> Challenge
Please revise the part of the gendercide text that opens with "Read more at" and closes with "of gendercide in China.", putting "rally" in place of "marshal".

> Source

Where are these girls?

As I investigated gendercide (with the help of Chinese-language researchers,) I managed to put together a gruesome picture in which many of the white spaces pose questions as critical as the findings.

My Power Point presentation, “Talia Carner: Gendercide in China. Indifference or Just Silence?” was delivered March 5, 2007 at the U.N. Committee on the Status of Women that took place at the U.N. in New York City. You may now view my presentation at http://www.taliacarner.com/gendercide.pdf

I am certain that adding a link to it on your website will be beneficial to your visitors.

As a background, I’d like to mention that this study was made after my suspense novel, CHINA DOLL, had been published and I found myself facing audiences skeptical that infanticide was still happening in China today. After all, there had been very little media coverage about what is the first human rights’ violation--of the right to live.

Also please check my op-ed article in the NY Sun, “Baby Supermarket” at http://www.nysun.com/article/48829 and TV interviews at http://www.taliacarner.com/cd_press.html

Read more at http://www.taliacarner.com/cd_background.html

With the upcoming Olympics 2008 in Beijing, we have an opportunity to marshal a collective outcry about the tragedy of gendercide in China.

Best,

Talia Carner
Author, CHINA DOLL


Krishna Kant Jha said... India | Sun, 24 Jun 2007 at 12:56 am

Dear Charlie,

You do agree with me indirectly, let me explain how? You have agreed that your country men emigrate simply becouse they do not get job within the country. You say that your country men would prefer to stay at home in case of availability of job opportunity there. This fact indicates that job opportunity in your country falls short for entire working population living there. It means that the population of your country is not optimum one. In order to optimise the population your country will have to take first step to increase job opportunity for full employment. If this first step fails to bring fruit due to paucity of resources then you must bring down your population in long run by adopting preventive measure and inducement plans preferably. Unless your country achieves the optimum level of population in this way,it will be considered to be an overpopulated country causing migratioin of some people for a foreingn job.

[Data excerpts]
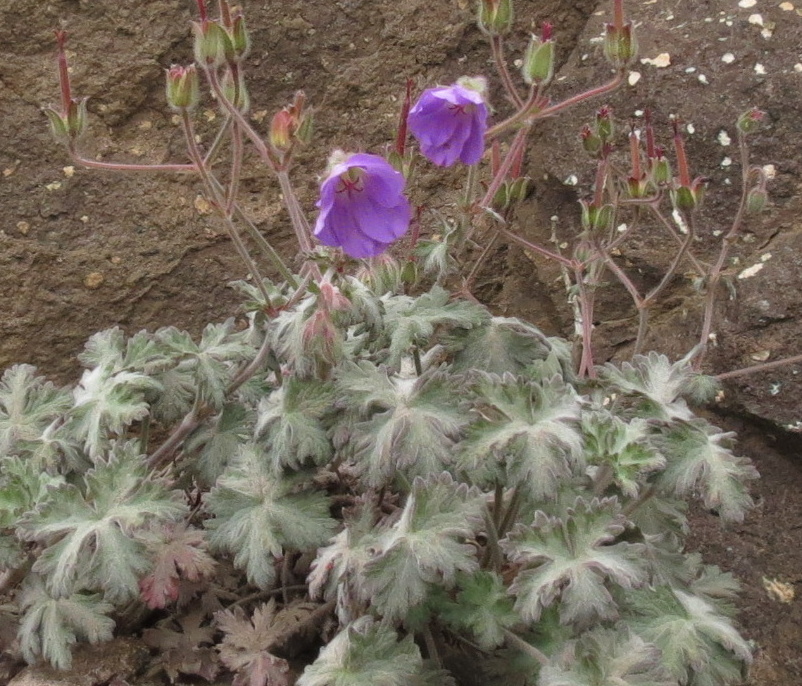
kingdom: Plantae
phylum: Tracheophyta
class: Magnoliopsida
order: Geraniales
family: Geraniaceae
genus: Geranium
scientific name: Geranium pulchrum
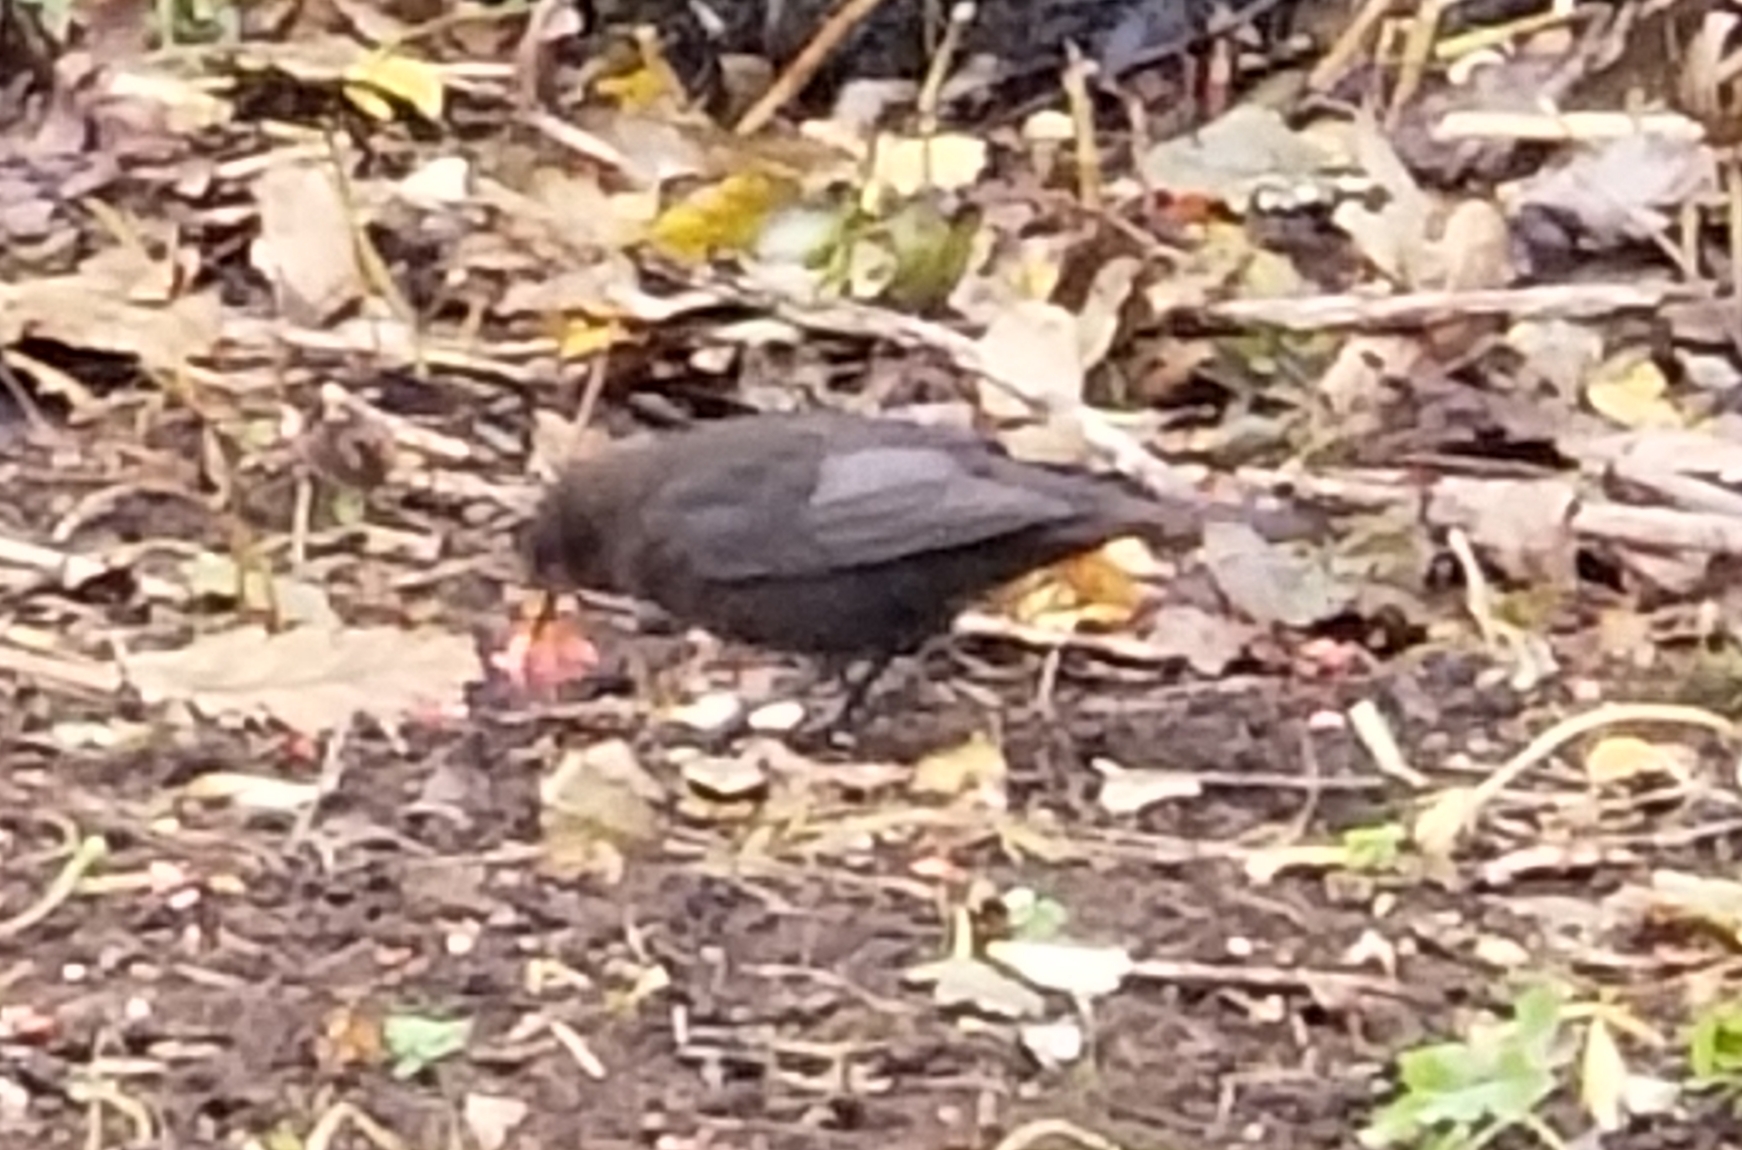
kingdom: Animalia
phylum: Chordata
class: Aves
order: Passeriformes
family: Turdidae
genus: Turdus
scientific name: Turdus merula
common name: Common blackbird
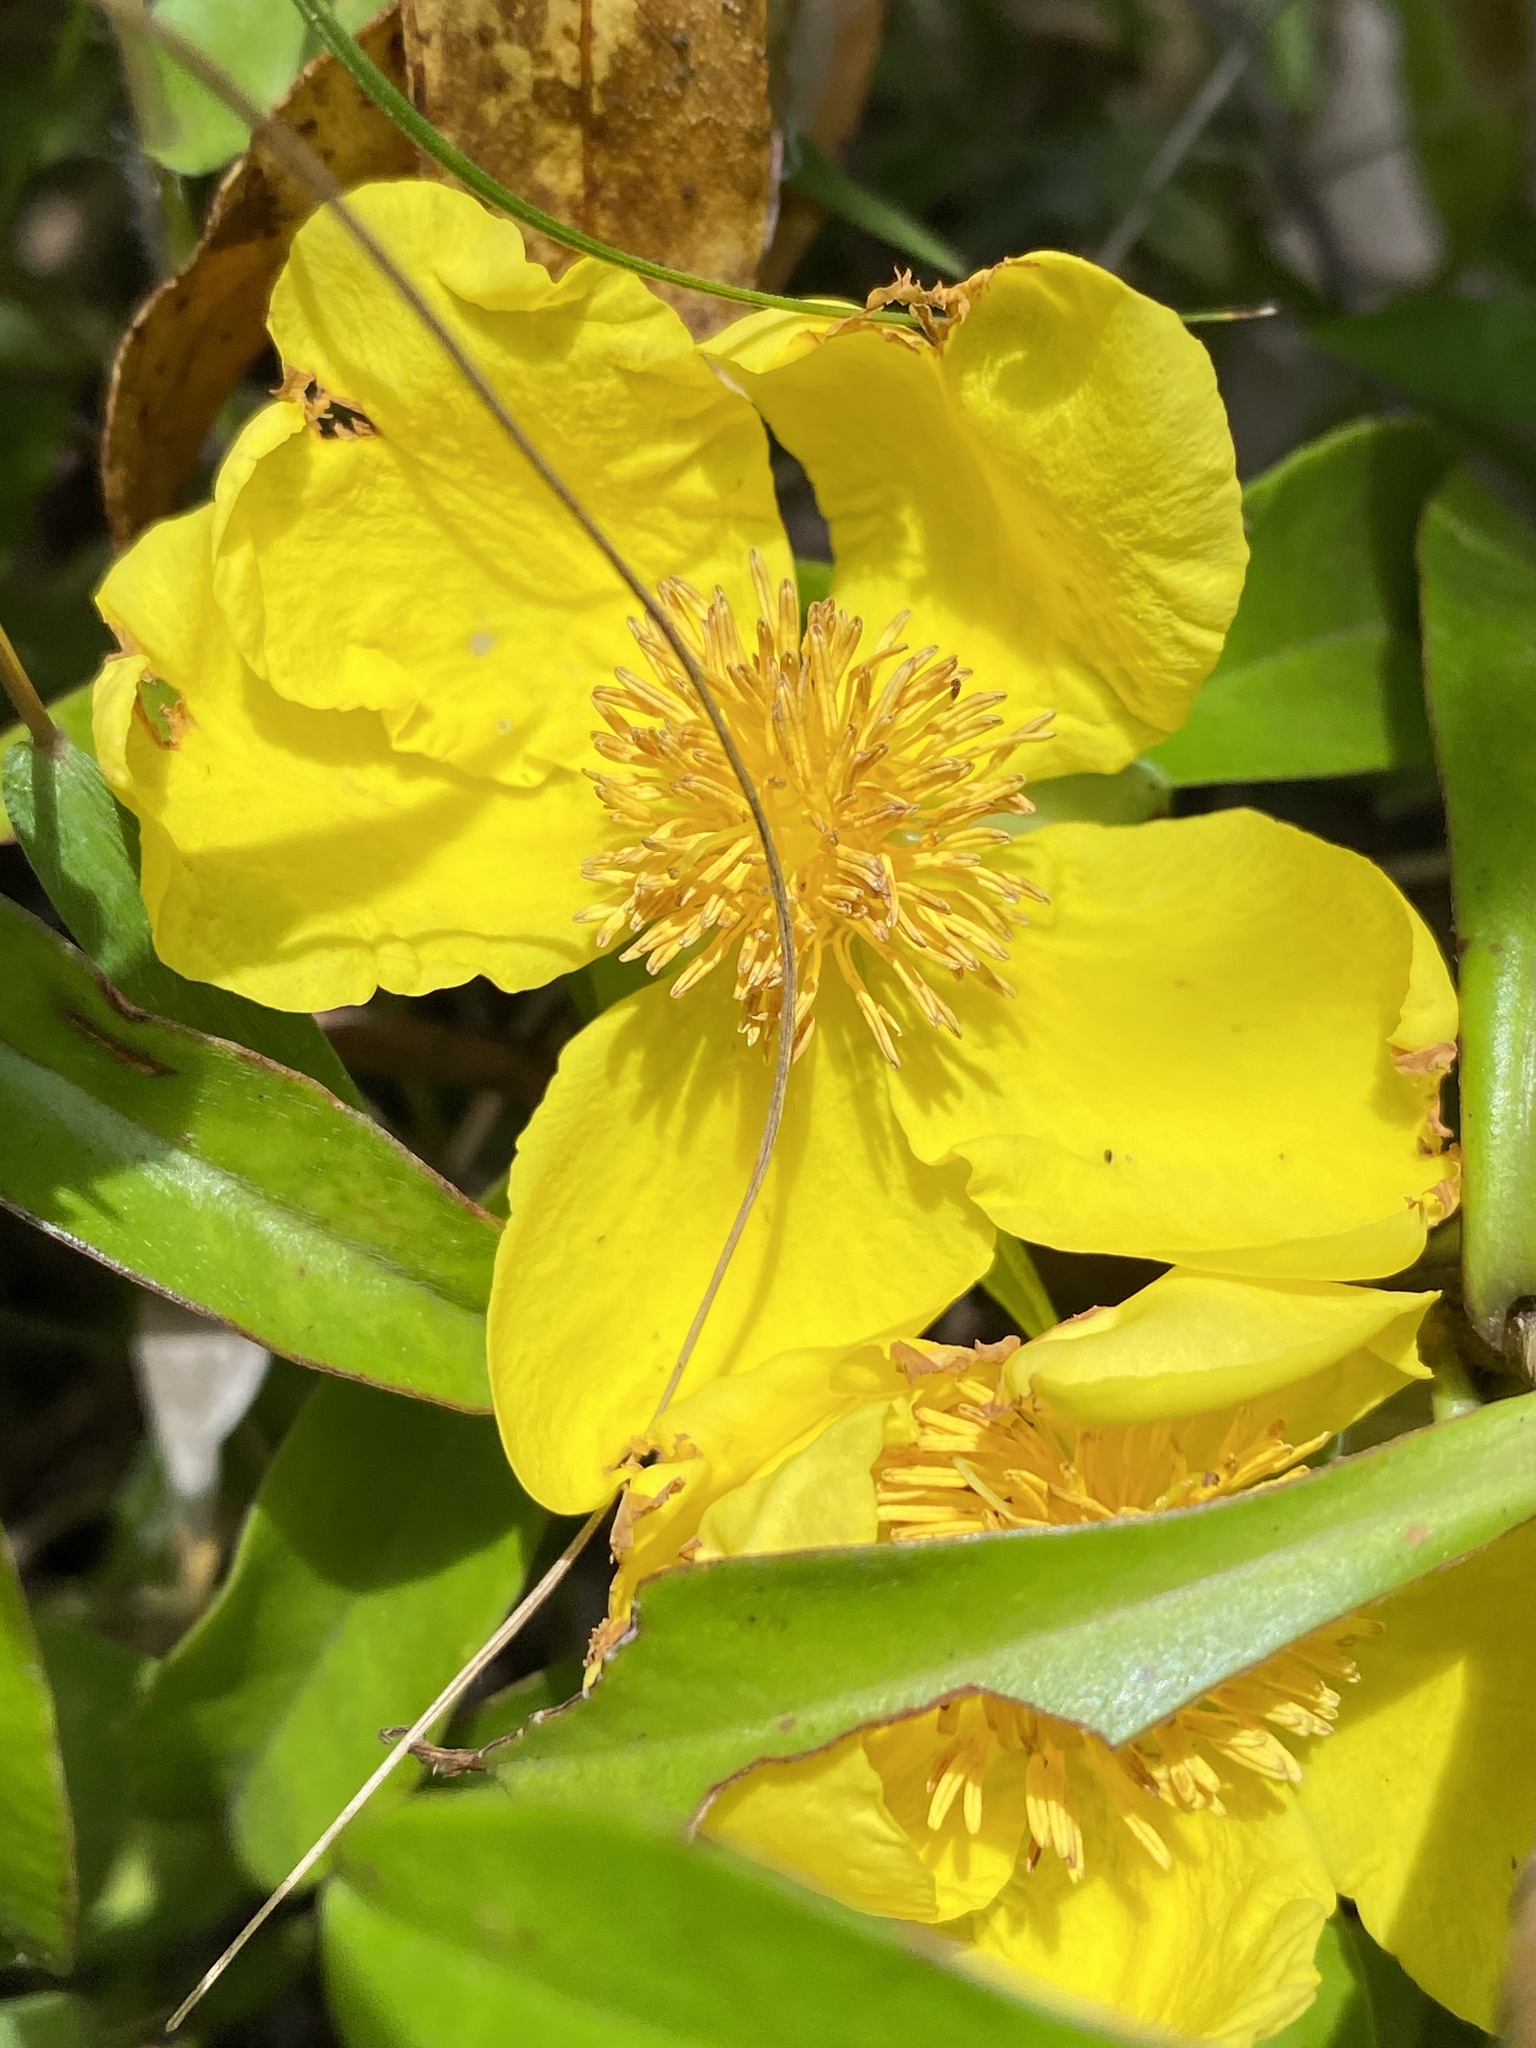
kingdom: Plantae
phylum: Tracheophyta
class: Magnoliopsida
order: Dilleniales
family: Dilleniaceae
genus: Hibbertia
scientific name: Hibbertia scandens
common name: Climbing guinea-flower
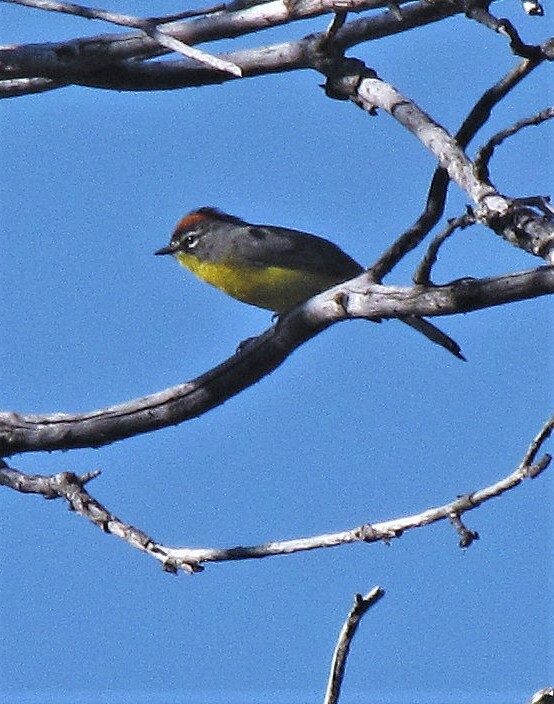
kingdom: Animalia
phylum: Chordata
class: Aves
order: Passeriformes
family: Parulidae
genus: Myioborus
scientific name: Myioborus brunniceps
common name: Brown-capped whitestart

> Written solution
Read more at http://www.taliacarner.com/cd_background.html

With the upcoming Olympics 2008 in Beijing, we have an opportunity to rally a collective outcry about the tragedy of gendercide in China.